Contribution of RNA/DNA Binding Protein Dysfunction in Oligodendrocytes in the Pathogenesis of the Amyotrophic Lateral Sclerosis/Frontotemporal Lobar Degeneration Spectrum Diseases

Abstract

Amyotrophic lateral sclerosis (ALS) and frontotemporal lobar degeneration (FTLD) are two incurable neurodegenerative disorders, often considered as the extreme manifestations of a disease spectrum, as they share similar pathomechanisms. In support of this, pathological aggregation of the RNA/DNA binding proteins trans-activation response element DNA-binding protein 43 (TDP-43) or fused in sarcoma (FUS) is the pathological hallmark found in neurons and glial cells of subsets of patients affected by either condition (i.e., ALS/FTLD-TDP-43 or ALS/FTLD-FUS, respectively). Among glia, oligodendrocytes are the most abundant population, designated to ensheath the axons with myelin and to provide them with metabolic and trophic support. In this minireview, we recapitulate the neuropathological evidence for oligodendroglia impairment in ALS/FTLD. We then debate how TDP-43 and FUS target oligodendrocyte transcripts, thereby controlling their homeostatic abilities toward the axons. Finally, we discuss cellular and animal models aimed at investigating the functional consequences of manipulating TDP-43 and FUS in oligodendrocytes in vivo. Taken together, current data provide increasing evidence for an important role of TDP-43 and FUS-mediated oligodendroglia dysfunction in the pathogenesis of ALS/FTLD. Thus, targeting disrupted oligodendroglial functions may represent a new treatment approach for these conditions.

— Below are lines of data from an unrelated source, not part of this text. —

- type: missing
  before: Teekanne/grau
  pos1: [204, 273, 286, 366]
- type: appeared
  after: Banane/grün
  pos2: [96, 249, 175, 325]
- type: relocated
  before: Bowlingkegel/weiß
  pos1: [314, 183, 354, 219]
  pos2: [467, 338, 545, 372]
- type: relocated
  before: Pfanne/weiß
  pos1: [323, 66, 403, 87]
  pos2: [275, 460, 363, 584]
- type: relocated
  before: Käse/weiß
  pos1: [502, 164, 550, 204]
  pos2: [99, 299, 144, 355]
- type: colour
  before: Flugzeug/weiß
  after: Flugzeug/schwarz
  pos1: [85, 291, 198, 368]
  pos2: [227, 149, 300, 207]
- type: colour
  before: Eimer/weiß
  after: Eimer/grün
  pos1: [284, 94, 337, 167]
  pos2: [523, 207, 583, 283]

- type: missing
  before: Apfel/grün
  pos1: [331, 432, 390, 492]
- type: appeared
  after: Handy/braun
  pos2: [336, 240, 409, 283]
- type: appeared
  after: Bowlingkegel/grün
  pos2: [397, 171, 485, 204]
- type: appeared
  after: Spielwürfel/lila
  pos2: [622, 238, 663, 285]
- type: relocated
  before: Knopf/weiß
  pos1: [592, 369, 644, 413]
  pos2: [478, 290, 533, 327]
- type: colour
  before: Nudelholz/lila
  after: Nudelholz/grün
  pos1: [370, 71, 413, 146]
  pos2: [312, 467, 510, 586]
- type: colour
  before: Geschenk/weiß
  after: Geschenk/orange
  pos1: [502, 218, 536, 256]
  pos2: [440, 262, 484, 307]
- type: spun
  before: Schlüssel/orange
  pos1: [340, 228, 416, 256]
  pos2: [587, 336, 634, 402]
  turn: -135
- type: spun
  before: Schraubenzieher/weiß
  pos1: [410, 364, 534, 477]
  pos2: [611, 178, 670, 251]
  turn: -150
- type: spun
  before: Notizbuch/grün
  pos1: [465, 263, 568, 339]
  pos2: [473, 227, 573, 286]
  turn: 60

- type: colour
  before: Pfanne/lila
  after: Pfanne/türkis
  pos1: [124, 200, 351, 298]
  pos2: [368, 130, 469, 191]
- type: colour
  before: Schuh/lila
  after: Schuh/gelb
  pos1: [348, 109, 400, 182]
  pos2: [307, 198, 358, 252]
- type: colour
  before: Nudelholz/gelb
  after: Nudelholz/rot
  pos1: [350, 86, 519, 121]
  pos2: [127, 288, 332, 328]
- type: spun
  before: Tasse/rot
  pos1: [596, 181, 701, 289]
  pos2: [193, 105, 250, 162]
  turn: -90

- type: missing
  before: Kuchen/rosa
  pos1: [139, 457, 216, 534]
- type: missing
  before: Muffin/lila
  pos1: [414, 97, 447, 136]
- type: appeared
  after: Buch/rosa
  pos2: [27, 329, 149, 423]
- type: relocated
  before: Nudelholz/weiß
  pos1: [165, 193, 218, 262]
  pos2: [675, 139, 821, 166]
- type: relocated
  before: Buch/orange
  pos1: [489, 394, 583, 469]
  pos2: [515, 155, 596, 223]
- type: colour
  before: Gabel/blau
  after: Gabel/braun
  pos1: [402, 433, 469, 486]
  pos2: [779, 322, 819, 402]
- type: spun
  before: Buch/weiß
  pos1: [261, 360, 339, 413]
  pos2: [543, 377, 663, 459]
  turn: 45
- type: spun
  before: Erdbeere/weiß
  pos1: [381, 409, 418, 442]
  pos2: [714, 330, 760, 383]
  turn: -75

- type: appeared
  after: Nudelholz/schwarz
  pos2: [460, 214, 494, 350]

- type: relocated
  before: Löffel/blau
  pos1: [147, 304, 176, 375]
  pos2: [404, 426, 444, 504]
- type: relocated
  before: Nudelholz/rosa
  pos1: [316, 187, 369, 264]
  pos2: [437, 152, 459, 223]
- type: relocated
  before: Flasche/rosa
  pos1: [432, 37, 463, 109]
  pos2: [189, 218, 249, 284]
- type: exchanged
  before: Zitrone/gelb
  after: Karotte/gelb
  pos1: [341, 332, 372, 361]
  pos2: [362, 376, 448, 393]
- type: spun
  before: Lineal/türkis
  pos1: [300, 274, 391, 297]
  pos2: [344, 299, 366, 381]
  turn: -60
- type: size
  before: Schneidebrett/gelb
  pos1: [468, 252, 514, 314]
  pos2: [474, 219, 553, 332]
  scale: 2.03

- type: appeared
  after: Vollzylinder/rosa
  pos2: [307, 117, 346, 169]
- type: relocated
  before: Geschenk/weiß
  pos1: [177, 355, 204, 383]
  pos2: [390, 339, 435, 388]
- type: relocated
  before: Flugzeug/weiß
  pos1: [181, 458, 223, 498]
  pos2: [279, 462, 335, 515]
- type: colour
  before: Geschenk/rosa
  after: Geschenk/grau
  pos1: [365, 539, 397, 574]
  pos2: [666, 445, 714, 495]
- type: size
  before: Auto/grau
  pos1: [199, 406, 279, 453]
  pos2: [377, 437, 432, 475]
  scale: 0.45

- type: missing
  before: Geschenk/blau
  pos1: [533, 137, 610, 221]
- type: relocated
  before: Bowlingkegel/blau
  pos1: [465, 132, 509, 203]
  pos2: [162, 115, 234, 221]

Keywords: ALS; FTLD; FUS; TDP-43; oligodendrocytes.

FIGURE 1

Oligodendroglial pathology in TDP-43 and FUS proteinopathies. (A) Glial cytoplasmic inclusions (GCI) are a characteristic feature with presence in variable amounts in affected brain regions in ALS—TDP, in subtypes of FTLD—TDP (particularly types B, E), subtypes of ALS—FUS (particularly in pattern 1 associated with adult onset and longer disease duration), and all distinct entities of FTLD—FUS, including aFTLD-U, basophilic inclusion body disease, and neuronal intermediate filament inclusion disease. Semiquantitative scores: 0, absent;+, rare;++, moderate; +++, abundant. (B–E) Immunohistochemistry of human postmortem tissues with pTDP-43 S409/410 antibody (Neumann et al., 2009a) demonstrating numerous GCI (arrowheads) in spinal cord of ALS—TDP case (B) and frontal cortex of FTLD—TDP type B case (C), and FUS (Proteintech) immunohistochemistry demonstrating GCI in spinal cord of ALS-FUS case with pattern 1 pathology (D) and basal ganglia of FTLD—FUS (basophilic inclusion body disease) case (E) in addition to neuronal cytoplasmic inclusions (arrow). Scale bar in panel B = 20 μm.

FIGURE 2

Schematic of potential mechanisms of oligodendrocyte dysfunction in pathogenesis of TDP-43/FUS proteinopathies. TDP-43 and FUS pathology in oligodendrocytes might modulate oligodendrocyte biology by binding to several transcripts (1a) and regulating pre-mRNA splicing (1b). Furthermore, it might affect transport of key RNA transcripts such as Mbp (2) and perturb bidirectional communication with axons (3). Created with BioRender.com.